Zevariel | 35

152 17 1
                                    

Kini Ariel sepertinya benar-benar dibuat frustasi oleh Zeva. Bagaimana dia bisa fokus mempersiapkan pemilihan ketua osis yang tinggal menghitung hari? Sedangkan dirinya saja masih terus memantengi ponsel, menunggu chat dari Zeva tentunya.

Ingin mengirim chat atau menelepon duluan, sungguh dia masih marah pada Zeva mengingat kejadian beberapa hari lalu. Dia butuh penjelasan dari gadis itu. Tapi, ah sudahlah Ariel sendiri yang bikin ribet sebenernya, kalo lagi marah tuh suka diem bukannya minta penjelasan ke Zeva.

Seperti sekarang ini, dia sedang berada di restoran mamanya tempat Zeva bekerja paruh waktu seperti biasa.

Cowok itu duduk di sebuah kursi dekat jendela dengan segelas milkshake cokelat di hadapannya, menatap ramainya kota di malam hari dari sana.

Tak jauh dari sana, ibu dan anak itu memperhatikan Ariel. "Ma, liat deh. Abang kayaknya lagi galau," ujar Kila yang diangguki setuju oleh Dinda.

"Galau kenapa ya? Lagi marahan kah sama Zeva?
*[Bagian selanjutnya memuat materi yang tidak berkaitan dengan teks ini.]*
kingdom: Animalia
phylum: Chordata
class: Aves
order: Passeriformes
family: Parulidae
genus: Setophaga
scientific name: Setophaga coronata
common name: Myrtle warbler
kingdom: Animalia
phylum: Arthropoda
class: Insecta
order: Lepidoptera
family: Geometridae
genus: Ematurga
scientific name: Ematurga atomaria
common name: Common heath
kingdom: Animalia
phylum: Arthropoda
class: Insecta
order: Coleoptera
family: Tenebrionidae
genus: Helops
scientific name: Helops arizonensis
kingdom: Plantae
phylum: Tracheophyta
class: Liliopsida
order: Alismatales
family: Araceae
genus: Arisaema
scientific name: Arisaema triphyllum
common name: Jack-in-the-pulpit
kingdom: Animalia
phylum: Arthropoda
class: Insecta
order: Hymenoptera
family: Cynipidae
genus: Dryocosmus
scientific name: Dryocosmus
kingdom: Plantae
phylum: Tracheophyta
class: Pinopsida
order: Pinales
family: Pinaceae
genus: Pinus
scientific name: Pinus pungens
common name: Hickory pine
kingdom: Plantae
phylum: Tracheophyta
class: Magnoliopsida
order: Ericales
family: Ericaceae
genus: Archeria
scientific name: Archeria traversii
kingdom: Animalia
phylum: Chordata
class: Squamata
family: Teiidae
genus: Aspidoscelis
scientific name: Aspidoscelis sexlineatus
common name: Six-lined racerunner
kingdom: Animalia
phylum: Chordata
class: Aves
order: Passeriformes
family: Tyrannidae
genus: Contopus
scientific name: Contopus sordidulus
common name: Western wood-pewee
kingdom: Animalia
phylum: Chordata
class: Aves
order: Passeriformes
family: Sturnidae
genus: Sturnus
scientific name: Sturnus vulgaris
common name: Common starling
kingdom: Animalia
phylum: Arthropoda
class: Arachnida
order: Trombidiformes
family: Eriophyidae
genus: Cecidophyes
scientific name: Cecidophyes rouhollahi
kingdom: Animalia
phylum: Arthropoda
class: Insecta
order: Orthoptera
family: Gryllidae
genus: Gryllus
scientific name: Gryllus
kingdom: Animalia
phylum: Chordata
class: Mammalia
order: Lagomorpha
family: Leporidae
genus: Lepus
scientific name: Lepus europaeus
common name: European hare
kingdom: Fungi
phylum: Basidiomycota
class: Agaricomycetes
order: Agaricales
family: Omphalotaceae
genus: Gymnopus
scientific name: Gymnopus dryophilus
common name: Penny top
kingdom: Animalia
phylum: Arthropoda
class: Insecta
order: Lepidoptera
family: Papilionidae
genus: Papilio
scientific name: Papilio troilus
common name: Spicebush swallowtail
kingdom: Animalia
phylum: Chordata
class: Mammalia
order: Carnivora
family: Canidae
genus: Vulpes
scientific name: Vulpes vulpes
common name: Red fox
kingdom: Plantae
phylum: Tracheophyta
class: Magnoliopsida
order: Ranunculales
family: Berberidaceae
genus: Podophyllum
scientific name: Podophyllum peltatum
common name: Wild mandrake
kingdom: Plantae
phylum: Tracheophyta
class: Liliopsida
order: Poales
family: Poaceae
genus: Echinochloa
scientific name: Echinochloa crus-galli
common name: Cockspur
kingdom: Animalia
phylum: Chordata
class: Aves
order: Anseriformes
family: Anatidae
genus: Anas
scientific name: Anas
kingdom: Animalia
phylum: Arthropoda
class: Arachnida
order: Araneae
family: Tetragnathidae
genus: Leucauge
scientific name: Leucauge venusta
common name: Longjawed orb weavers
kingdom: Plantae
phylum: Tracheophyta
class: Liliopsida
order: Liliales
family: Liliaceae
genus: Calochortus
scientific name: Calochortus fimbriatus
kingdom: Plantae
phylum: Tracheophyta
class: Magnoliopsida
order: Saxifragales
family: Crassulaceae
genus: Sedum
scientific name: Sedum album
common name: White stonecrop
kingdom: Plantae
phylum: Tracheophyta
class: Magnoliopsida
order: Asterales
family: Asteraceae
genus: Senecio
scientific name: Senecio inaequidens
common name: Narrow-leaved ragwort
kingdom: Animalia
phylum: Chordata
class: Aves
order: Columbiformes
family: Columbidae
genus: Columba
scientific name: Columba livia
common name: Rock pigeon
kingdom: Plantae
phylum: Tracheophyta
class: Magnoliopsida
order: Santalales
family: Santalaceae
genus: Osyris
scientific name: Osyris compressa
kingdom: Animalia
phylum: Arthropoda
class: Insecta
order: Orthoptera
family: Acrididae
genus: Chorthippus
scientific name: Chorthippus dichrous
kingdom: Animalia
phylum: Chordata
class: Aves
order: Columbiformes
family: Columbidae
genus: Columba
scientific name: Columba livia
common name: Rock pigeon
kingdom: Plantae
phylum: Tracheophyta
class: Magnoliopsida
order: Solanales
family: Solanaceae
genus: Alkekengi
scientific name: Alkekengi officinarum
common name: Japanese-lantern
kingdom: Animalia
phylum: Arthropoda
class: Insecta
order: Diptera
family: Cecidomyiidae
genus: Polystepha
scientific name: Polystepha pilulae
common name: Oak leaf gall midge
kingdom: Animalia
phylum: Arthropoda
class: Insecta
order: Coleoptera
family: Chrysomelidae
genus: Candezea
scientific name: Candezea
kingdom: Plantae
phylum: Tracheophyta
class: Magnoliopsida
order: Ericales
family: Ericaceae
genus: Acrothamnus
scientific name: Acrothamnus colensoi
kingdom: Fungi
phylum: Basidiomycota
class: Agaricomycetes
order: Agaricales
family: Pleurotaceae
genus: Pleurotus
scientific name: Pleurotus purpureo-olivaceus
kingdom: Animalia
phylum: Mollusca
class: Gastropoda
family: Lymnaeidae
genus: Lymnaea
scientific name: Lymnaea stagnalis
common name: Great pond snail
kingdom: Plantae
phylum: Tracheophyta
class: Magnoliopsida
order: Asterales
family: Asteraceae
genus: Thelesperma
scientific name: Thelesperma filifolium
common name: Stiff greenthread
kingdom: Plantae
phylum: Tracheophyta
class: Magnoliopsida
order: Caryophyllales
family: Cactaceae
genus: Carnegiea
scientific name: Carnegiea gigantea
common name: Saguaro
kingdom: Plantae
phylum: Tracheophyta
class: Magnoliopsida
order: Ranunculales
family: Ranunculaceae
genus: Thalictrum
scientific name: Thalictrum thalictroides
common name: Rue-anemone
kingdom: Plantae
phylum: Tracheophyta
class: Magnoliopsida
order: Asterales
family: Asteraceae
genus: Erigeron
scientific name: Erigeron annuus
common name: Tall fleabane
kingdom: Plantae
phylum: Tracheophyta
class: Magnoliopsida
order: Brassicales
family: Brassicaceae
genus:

Atau galau gara-gara dia yang nyalonin ketua osis?" Dengan kedua tangan terpangku di dadanya, Dinda menoleh pada Kila bingung.

Anak bungsunya itu mengangkat kedua bahunya tak tahu. "Dua-duanya kali, Ma."

Kemudian wanita paruh baya itu menoleh kembali, menatap kepada putra sulungnya dengan memicingkan mata. "Mama perhatiin dari tadi dia bolak-balik cek hp. Nunggu chat dari Zeva kayaknya. Hadeh."

Kila mengangguk, setuju dengan ucapan mamanya. "Abangnya sendiri kalo lagi ngambek tuh suka main kode-kodean, padahal sih to the point aja ya 'kan, ma? Jangan bikin ribet."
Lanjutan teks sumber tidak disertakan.